**DIRECTIONS FOR THIS TASK:**
Please reproduce every one of the records below, character for character.

**PROVIDED DATA:**
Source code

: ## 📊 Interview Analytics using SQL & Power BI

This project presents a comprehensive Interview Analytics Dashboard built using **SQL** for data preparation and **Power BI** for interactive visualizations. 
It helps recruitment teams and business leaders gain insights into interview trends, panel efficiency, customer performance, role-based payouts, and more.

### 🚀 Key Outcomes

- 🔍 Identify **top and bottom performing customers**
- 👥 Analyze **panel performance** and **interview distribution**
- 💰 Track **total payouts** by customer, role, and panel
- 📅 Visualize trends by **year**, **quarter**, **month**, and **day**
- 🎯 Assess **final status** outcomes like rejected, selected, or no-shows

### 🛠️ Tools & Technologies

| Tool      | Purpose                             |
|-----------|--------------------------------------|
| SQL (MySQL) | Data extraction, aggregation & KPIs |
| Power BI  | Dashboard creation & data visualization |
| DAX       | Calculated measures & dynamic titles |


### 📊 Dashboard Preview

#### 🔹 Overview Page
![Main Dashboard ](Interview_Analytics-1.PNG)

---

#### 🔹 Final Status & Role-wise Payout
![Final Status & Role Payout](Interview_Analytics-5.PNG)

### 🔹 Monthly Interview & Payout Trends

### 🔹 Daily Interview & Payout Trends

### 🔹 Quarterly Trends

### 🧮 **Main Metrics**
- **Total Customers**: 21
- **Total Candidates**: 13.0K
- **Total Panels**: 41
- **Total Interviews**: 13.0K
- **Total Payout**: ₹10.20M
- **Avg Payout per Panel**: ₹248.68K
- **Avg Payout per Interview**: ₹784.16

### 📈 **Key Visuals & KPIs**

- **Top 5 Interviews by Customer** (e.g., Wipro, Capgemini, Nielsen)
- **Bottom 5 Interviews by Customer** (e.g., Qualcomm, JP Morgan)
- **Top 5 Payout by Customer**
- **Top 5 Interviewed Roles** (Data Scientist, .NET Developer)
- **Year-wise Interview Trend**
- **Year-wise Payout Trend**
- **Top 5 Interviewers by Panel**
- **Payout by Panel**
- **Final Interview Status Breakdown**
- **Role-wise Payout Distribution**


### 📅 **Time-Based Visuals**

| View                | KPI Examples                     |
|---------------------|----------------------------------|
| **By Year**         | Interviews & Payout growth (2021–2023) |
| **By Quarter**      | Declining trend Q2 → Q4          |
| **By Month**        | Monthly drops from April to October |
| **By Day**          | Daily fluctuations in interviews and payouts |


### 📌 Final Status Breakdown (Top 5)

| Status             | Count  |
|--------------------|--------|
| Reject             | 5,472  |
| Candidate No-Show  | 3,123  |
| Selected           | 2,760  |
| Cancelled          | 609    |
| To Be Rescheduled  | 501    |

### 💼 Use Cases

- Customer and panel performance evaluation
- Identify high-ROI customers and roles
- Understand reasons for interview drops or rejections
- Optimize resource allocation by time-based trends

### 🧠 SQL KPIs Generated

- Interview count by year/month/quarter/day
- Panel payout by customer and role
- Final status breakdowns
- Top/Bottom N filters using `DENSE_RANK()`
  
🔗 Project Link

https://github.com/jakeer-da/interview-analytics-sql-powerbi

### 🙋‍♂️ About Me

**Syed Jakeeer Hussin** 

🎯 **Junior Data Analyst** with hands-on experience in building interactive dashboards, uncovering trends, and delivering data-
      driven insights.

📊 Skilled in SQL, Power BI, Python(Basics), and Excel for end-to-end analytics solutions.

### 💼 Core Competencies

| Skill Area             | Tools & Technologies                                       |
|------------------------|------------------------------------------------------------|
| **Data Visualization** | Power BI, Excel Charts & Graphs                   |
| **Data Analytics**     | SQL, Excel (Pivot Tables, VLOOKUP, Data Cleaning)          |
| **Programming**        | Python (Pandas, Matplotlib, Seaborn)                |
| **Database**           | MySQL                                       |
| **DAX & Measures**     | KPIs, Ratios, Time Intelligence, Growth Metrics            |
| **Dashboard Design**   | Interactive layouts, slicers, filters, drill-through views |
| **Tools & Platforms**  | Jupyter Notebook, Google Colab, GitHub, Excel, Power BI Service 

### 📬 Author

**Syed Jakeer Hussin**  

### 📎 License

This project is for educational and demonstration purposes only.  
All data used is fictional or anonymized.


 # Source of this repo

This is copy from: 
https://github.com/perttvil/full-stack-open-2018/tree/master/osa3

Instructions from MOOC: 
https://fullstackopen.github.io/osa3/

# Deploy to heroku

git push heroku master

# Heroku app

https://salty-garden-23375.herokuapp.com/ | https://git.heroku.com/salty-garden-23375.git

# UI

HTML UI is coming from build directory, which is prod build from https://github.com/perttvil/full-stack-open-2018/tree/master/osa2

**EXPECTED ANSWER:**
Source code

: ## 📊 Interview Analytics using SQL & Power BI

This project presents a comprehensive Interview Analytics Dashboard built using **SQL** for data preparation and **Power BI** for interactive visualizations. 
It helps recruitment teams and business leaders gain insights into interview trends, panel efficiency, customer performance, role-based payouts, and more.

### 🚀 Key Outcomes

- 🔍 Identify **top and bottom performing customers**
- 👥 Analyze **panel performance** and **interview distribution**
- 💰 Track **total payouts** by customer, role, and panel
- 📅 Visualize trends by **year**, **quarter**, **month**, and **day**
- 🎯 Assess **final status** outcomes like rejected, selected, or no-shows

### 🛠️ Tools & Technologies

| Tool      | Purpose                             |
|-----------|--------------------------------------|
| SQL (MySQL) | Data extraction, aggregation & KPIs |
| Power BI  | Dashboard creation & data visualization |
| DAX       | Calculated measures & dynamic titles |


### 📊 Dashboard Preview

#### 🔹 Overview Page
![Main Dashboard ](Interview_Analytics-1.PNG)

---

#### 🔹 Final Status & Role-wise Payout
![Final Status & Role Payout](Interview_Analytics-5.PNG)

### 🔹 Monthly Interview & Payout Trends

### 🔹 Daily Interview & Payout Trends

### 🔹 Quarterly Trends

### 🧮 **Main Metrics**
- **Total Customers**: 21
- **Total Candidates**: 13.0K
- **Total Panels**: 41
- **Total Interviews**: 13.0K
- **Total Payout**: ₹10.20M
- **Avg Payout per Panel**: ₹248.68K
- **Avg Payout per Interview**: ₹784.16

### 📈 **Key Visuals & KPIs**

- **Top 5 Interviews by Customer** (e.g., Wipro, Capgemini, Nielsen)
- **Bottom 5 Interviews by Customer** (e.g., Qualcomm, JP Morgan)
- **Top 5 Payout by Customer**
- **Top 5 Interviewed Roles** (Data Scientist, .NET Developer)
- **Year-wise Interview Trend**
- **Year-wise Payout Trend**
- **Top 5 Interviewers by Panel**
- **Payout by Panel**
- **Final Interview Status Breakdown**
- **Role-wise Payout Distribution**


### 📅 **Time-Based Visuals**

| View                | KPI Examples                     |
|---------------------|----------------------------------|
| **By Year**         | Interviews & Payout growth (2021–2023) |
| **By Quarter**      | Declining trend Q2 → Q4          |
| **By Month**        | Monthly drops from April to October |
| **By Day**          | Daily fluctuations in interviews and payouts |


### 📌 Final Status Breakdown (Top 5)

| Status             | Count  |
|--------------------|--------|
| Reject             | 5,472  |
| Candidate No-Show  | 3,123  |
| Selected           | 2,760  |
| Cancelled          | 609    |
| To Be Rescheduled  | 501    |

### 💼 Use Cases

- Customer and panel performance evaluation
- Identify high-ROI customers and roles
- Understand reasons for interview drops or rejections
- Optimize resource allocation by time-based trends

### 🧠 SQL KPIs Generated

- Interview count by year/month/quarter/day
- Panel payout by customer and role
- Final status breakdowns
- Top/Bottom N filters using `DENSE_RANK()`
  
🔗 Project Link

https://github.com/jakeer-da/interview-analytics-sql-powerbi

### 🙋‍♂️ About Me

**Syed Jakeeer Hussin** 

🎯 **Junior Data Analyst** with hands-on experience in building interactive dashboards, uncovering trends, and delivering data-
      driven insights.

📊 Skilled in SQL, Power BI, Python(Basics), and Excel for end-to-end analytics solutions.

### 💼 Core Competencies

| Skill Area             | Tools & Technologies                                       |
|------------------------|------------------------------------------------------------|
| **Data Visualization** | Power BI, Excel Charts & Graphs                   |
| **Data Analytics**     | SQL, Excel (Pivot Tables, VLOOKUP, Data Cleaning)          |
| **Programming**        | Python (Pandas, Matplotlib, Seaborn)                |
| **Database**           | MySQL                                       |
| **DAX & Measures**     | KPIs, Ratios, Time Intelligence, Growth Metrics            |
| **Dashboard Design**   | Interactive layouts, slicers, filters, drill-through views |
| **Tools & Platforms**  | Jupyter Notebook, Google Colab, GitHub, Excel, Power BI Service 

### 📬 Author

**Syed Jakeer Hussin**  

### 📎 License

This project is for educational and demonstration purposes only.  
All data used is fictional or anonymized.


 # Source of this repo

This is copy from: 
https://github.com/perttvil/full-stack-open-2018/tree/master/osa3

Instructions from MOOC: 
https://fullstackopen.github.io/osa3/

# Deploy to heroku

git push heroku master

# Heroku app

https://salty-garden-23375.herokuapp.com/ | https://git.heroku.com/salty-garden-23375.git

# UI

HTML UI is coming from build directory, which is prod build from https://github.com/perttvil/full-stack-open-2018/tree/master/osa2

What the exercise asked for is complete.